A hot Sunday evening and music and cheering drift in through the window. I follow the sound down the stairs, out into the street and westwards, where the world once ended. Here a wrong turn, a dead end, no music in this neat private garden. Back out again, pulled by the rhythm, on to the gates of the graveyard. Still open even though it's well past dusk. But this is where the music is coming from, and the place is strangely alive between the sparse gravestones - not with ghosts of the dead talking to one another as in a writer's imagination, but with real, live, young people. Their bikes beside them, they sit in groups where by day the Wall casts its long shadow, quietly listening.
A break in the older wall, dividing the cemetery from the canal since the soldiers and nuns were buried here, reveals the source.

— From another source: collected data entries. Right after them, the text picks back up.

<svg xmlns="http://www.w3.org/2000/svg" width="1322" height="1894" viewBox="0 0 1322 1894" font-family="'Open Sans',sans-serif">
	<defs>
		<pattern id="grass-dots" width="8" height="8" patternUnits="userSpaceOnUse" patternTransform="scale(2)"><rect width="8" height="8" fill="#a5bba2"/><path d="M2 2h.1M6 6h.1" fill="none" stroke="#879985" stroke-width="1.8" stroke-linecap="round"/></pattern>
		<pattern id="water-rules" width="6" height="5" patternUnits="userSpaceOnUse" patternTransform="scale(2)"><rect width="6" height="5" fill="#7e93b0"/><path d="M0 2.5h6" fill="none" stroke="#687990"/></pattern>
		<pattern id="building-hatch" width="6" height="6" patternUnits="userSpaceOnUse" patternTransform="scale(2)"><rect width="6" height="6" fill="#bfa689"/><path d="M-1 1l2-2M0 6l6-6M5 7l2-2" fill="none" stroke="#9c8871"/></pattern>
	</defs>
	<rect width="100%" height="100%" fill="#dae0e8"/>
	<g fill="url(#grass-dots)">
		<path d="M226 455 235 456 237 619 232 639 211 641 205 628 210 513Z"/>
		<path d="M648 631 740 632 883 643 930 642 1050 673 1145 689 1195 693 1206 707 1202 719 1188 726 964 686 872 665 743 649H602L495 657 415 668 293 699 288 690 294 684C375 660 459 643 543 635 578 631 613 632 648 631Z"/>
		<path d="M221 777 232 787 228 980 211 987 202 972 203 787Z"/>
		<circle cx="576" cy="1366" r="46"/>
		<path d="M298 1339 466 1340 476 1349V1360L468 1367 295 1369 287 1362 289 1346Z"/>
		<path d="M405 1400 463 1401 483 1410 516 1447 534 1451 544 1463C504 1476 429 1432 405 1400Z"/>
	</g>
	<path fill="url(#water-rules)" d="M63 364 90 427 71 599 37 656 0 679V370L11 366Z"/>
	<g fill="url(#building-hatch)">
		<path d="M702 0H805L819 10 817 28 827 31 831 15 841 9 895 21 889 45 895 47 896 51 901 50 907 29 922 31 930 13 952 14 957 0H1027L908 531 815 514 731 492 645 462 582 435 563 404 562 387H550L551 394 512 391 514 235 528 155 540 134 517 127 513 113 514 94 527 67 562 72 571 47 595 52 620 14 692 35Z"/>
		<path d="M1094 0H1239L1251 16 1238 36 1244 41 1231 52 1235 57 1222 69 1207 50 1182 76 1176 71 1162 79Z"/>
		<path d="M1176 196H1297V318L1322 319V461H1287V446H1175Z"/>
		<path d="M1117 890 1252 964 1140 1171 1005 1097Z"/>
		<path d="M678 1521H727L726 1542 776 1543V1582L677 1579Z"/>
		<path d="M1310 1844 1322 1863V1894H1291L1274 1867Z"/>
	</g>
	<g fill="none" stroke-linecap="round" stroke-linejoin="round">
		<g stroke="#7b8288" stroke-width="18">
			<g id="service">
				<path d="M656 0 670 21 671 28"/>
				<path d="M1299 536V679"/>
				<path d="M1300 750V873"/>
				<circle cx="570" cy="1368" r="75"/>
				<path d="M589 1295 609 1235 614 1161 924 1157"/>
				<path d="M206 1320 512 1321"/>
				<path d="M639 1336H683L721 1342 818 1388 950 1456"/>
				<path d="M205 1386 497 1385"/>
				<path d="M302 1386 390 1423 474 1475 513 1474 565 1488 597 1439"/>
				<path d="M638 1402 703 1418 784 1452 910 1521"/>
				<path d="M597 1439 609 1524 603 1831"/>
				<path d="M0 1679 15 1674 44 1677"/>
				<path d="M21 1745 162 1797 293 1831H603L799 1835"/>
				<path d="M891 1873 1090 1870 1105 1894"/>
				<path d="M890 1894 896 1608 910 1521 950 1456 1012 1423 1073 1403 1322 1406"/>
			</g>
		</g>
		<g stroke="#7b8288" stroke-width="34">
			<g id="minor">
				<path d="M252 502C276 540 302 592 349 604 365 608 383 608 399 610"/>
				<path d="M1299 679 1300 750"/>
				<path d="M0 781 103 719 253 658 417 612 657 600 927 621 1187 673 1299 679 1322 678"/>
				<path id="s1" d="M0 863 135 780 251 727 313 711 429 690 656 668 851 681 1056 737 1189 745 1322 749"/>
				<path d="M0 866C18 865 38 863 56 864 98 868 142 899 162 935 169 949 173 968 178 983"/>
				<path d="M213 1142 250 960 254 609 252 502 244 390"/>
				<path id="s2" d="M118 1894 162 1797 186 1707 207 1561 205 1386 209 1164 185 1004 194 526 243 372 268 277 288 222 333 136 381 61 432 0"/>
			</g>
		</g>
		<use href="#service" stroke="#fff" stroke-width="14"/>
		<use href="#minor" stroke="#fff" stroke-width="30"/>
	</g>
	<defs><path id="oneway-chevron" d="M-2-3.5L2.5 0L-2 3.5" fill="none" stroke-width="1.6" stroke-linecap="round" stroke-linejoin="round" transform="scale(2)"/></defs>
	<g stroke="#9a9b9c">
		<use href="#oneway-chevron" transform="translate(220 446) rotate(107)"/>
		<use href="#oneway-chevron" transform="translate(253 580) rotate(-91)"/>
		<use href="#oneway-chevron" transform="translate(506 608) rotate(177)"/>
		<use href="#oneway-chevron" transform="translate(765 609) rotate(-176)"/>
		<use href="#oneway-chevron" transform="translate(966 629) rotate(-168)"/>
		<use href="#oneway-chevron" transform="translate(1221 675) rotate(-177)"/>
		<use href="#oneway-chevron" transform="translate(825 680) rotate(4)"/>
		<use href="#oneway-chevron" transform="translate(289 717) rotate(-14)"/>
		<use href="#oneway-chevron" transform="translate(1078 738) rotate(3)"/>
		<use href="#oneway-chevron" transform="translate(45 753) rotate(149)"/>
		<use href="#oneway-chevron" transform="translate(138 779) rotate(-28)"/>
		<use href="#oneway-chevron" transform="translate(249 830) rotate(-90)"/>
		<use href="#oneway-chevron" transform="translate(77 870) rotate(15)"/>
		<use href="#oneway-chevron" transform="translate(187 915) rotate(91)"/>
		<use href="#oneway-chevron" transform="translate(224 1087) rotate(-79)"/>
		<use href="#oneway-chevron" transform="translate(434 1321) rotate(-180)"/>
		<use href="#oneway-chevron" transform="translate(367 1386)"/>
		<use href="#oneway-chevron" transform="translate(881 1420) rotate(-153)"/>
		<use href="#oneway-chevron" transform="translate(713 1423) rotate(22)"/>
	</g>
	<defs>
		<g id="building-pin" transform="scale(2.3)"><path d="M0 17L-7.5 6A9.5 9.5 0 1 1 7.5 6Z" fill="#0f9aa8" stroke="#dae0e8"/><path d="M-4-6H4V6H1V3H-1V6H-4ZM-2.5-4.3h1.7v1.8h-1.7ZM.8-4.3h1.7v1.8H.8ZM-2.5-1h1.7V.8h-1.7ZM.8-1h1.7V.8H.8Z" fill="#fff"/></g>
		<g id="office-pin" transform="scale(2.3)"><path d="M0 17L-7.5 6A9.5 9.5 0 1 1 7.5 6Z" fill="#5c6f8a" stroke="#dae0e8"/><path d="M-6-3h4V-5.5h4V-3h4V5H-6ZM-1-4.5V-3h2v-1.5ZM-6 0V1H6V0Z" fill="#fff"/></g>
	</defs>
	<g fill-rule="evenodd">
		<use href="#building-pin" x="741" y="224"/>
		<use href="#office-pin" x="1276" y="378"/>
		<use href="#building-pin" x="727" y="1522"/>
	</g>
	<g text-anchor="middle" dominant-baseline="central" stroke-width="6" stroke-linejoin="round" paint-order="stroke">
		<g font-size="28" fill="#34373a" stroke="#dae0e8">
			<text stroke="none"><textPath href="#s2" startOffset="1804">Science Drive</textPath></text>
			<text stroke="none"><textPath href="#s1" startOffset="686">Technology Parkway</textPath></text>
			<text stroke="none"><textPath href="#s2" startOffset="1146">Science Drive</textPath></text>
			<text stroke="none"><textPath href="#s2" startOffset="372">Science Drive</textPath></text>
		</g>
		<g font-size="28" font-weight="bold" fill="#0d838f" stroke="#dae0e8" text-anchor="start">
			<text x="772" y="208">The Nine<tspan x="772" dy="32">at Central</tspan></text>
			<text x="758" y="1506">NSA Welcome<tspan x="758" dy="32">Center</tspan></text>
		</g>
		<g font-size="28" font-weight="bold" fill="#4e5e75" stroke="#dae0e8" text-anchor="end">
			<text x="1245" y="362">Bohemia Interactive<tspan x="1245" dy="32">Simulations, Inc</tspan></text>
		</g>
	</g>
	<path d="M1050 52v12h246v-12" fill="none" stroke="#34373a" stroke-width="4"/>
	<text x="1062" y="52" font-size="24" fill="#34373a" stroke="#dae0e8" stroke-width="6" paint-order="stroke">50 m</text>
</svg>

Across the water, the back of a stage and a huge crowd of people, making human waves with their movements. We can see their heads and their arms in the air as they celebrate the music. Lights chase across the audience, clouds of dust rising above tightly packed bodies. I imagine the heat and discomfort, the feel of other people's limbs pressing against mine, but the white happiness of rhythms shared, moving as one. A cheer goes up at the first few bars of a familiar song, and then I know who's playing too. The boys behind the mixing desk jump and dance for the joy of it all. A few small figures are wandering around backstage, perhaps looking for the cool of the water. From over here the sound is clear and pure but for the creaking of crickets in the undergrowth to our left.
I leave again, satisfied but not wanting to intrude. Back home the sound wafts over, two encores and then all is over by ten. I come in from the balcony and look for a book and a CD:
Halbschatten and The Whitest Boy Alive.